Die jetzt veröffentlichten Analysen (2) nutzen ein seit langem bekanntes Prinzip zur direkten Bestimmung der Neutrinomasse: Beim radioaktiven Zerfall von Tritium teilen sich das entstehende Elektron und ein (Elektron-) Neutrino die freiwerdende Energie von 18,6 Kiloelektronenvolt. In sehr seltenen Fällen erhält das Elektron praktisch die gesamte Energie, während für das Neutrino nur ein winziger Bruchteil davon übrigbleibt, mindestens aber – gemäß Einstein – der Betrag E = mc² seiner Ruhemasse.
Von den etwa 25 Milliarden Elektronen, die beim Tritium-Zerfall pro Sekunde freigesetzt werden, haben die KATRIN-Wissenschaftler nur eine kleine Teilmenge untersucht: Sie filterten rund 2 Millionen Elektronen mit dem passenden Energiespektrum heraus, um die Neutrinomasse zu ermitteln.

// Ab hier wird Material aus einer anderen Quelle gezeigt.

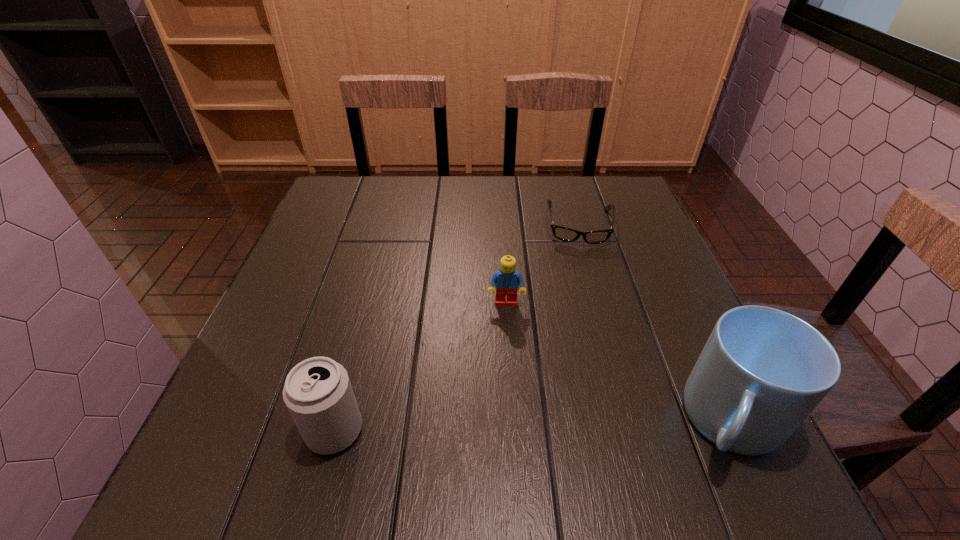
This screenshot has height=540, width=960. Find the location of `spectacles that is positioned at the right edge`. spectacles that is positioned at the right edge is located at coordinates (562, 233).

At what (x,y) coordinates should I click in order to perform the action: click on object at the near left corner. Please return your answer as a coordinate pair (x, y). This screenshot has width=960, height=540. Looking at the image, I should click on [318, 394].

You are a GUI agent. You are given a task and a screenshot of the screen. Output one action in this format:
    pyautogui.click(x=<x>, y=<y>)
    Task: Click on the object present at the far right corner
    The width and height of the screenshot is (960, 540).
    Given the screenshot: What is the action you would take?
    pyautogui.click(x=562, y=233)

What are the coordinates of `object at the near right corner` in the screenshot? It's located at (762, 371).

I want to click on vacant space at the far edge, so click(x=424, y=189).

The width and height of the screenshot is (960, 540). In order to click on free space at the near edge of the desktop in this screenshot , I will do `click(482, 412)`.

In the image, there is a desktop. Where is `free space at the left edge`? free space at the left edge is located at coordinates click(296, 280).

Identify the location of free region at the right edge of the desktop. This screenshot has height=540, width=960. (647, 225).

What are the coordinates of `vacant space at the far left corner of the desktop` in the screenshot? It's located at (361, 194).

The height and width of the screenshot is (540, 960). Identify the location of free spot at the near left corner of the desktop. (268, 398).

An der KATRIN-Kollaboration sind 20 Institutionen aus sieben Ländern beteiligt, darunter zehn deutsche Institute. Neben dem Karlsruher Institut für Technologie, an welchem das KATRIN-Experiment aufgebaut und betrieben wird, sind dies: die Humboldt Universität zu Berlin, die Universität Bonn, die Hochschule Fulda, das Max-Planck-Institut für Kernphysik in Heidelberg, die Universität Mainz, das Max-Planck-Institut für Physik in München, die Technische Universität München, die Universität Münster und die Universität Wuppertal.
(1) Tritium wird auch schwerer Wasserstoff genannt. Im Gegensatz zum üblichen Wasserstoff, dessen Kern aus einem Proton besteht, besitzt das radioaktive Tritium ein Proton und zwei Neutronen.
(2) Die Analysen wurden auf der Fachtagung TAUP in Toyama, Japan, vorgestellt. Gleichzeitig wurden sie zur Veröffentlichung in einem renommierten Fachjournal eingereicht.